What the task asks:
Which lines in the rows below contain the string "majority"? List each such line in full, treating uppercase and lowercase as different.

*** Opening Task input ***

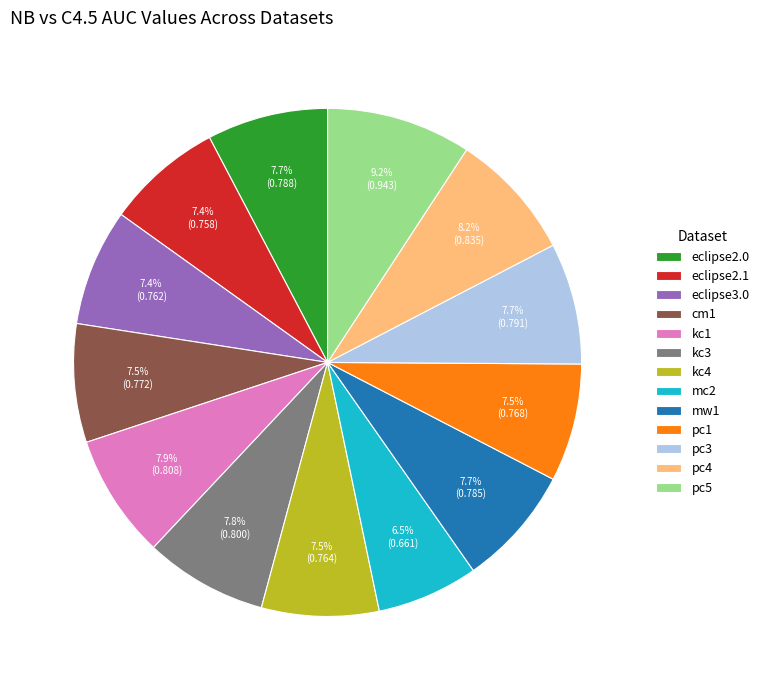

How many segments does this pie chart have?

13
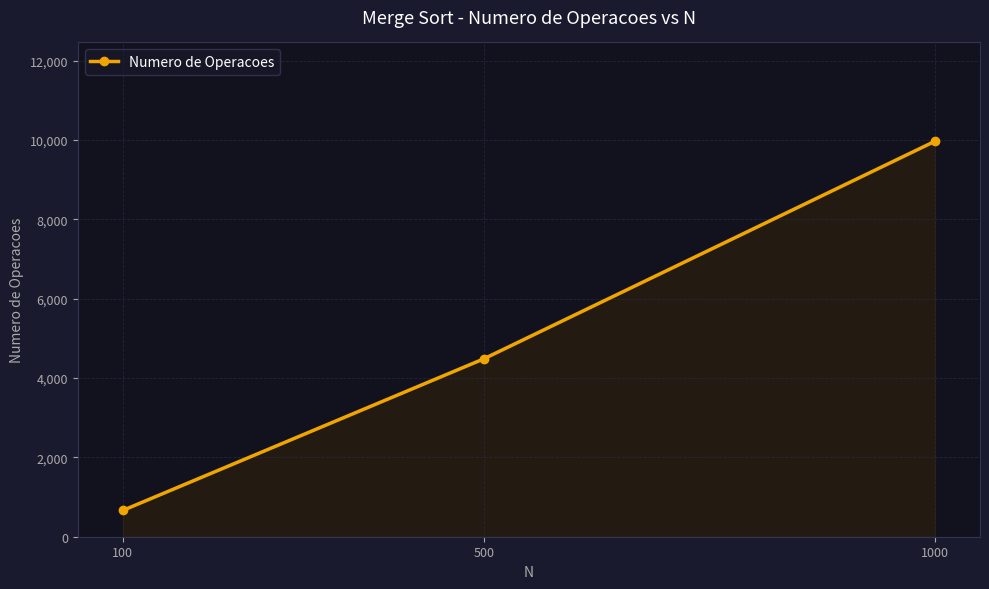

What is the difference between the second highest and minimum values?

3819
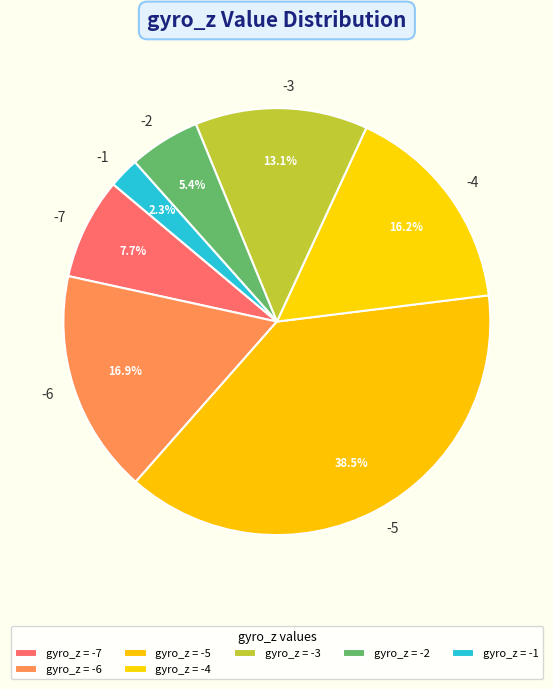

Does any single category account for the majority?

No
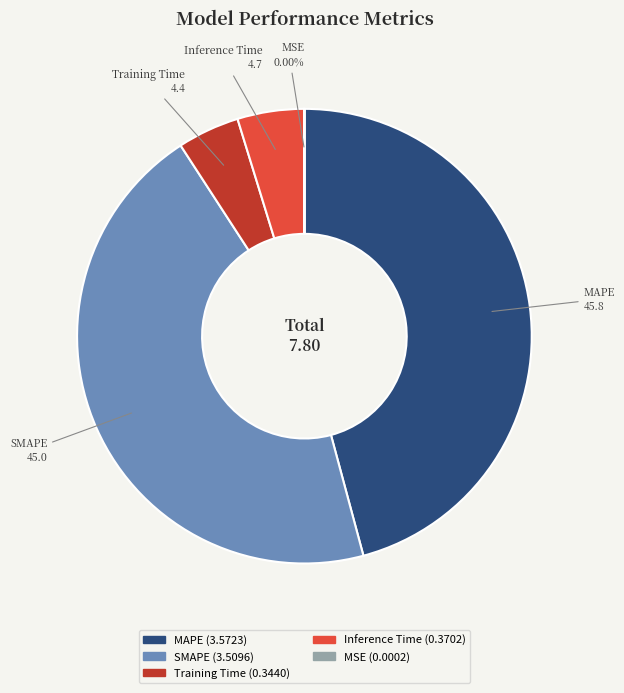

Do Training Time and Inference Time together represent more than half of the pie?

No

*** Closing Task input ***

Solution for this exercise:
Does any single category account for the majority?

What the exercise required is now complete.